PROBLEM REQUIREMENTS: Work out how many lines in the data hold the word "liver", and reply with that number only.

MATERIAL FOR THE TASK:
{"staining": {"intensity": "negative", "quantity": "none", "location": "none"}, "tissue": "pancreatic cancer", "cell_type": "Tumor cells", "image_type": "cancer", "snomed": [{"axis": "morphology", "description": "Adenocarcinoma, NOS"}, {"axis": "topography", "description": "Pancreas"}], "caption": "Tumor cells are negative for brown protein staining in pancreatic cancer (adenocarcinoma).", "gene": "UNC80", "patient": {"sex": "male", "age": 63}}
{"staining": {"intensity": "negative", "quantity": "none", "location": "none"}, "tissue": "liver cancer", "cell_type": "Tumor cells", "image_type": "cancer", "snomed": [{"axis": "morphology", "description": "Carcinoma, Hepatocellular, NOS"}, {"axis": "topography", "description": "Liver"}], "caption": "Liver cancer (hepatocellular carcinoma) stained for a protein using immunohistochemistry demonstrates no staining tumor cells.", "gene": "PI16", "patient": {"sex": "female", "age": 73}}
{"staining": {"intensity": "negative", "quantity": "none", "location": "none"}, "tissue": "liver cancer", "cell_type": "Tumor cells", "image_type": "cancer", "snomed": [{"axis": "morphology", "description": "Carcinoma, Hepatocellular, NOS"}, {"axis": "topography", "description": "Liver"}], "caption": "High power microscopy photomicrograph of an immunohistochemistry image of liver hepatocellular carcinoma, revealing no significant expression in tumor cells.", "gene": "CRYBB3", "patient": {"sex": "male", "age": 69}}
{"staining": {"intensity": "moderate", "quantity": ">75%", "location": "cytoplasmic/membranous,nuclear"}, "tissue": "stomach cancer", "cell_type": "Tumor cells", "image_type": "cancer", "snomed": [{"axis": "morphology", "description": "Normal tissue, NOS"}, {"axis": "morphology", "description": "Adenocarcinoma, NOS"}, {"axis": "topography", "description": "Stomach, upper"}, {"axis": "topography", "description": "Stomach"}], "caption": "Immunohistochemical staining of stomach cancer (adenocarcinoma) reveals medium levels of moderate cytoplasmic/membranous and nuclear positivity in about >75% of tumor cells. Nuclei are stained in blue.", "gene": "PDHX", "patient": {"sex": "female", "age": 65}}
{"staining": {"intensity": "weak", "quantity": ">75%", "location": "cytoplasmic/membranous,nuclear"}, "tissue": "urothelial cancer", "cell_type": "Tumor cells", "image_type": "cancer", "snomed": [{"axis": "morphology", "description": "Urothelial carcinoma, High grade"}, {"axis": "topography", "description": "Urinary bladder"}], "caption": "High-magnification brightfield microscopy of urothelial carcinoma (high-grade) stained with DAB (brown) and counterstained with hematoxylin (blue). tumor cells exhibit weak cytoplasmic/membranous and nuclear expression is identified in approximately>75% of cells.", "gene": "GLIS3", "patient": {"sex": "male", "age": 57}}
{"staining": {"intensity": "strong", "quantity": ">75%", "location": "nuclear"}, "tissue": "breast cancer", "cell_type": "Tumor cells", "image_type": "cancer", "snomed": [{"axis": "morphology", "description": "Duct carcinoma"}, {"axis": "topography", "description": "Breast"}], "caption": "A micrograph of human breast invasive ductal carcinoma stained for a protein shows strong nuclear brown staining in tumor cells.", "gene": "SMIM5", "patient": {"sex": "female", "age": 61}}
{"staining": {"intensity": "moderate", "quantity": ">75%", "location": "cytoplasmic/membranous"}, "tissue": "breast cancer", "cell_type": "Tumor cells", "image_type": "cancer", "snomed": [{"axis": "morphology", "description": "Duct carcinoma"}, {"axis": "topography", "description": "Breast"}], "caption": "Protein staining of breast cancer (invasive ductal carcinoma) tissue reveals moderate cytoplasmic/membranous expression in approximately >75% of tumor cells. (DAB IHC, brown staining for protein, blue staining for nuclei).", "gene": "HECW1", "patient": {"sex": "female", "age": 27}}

PROBLEM SOLUTION: 2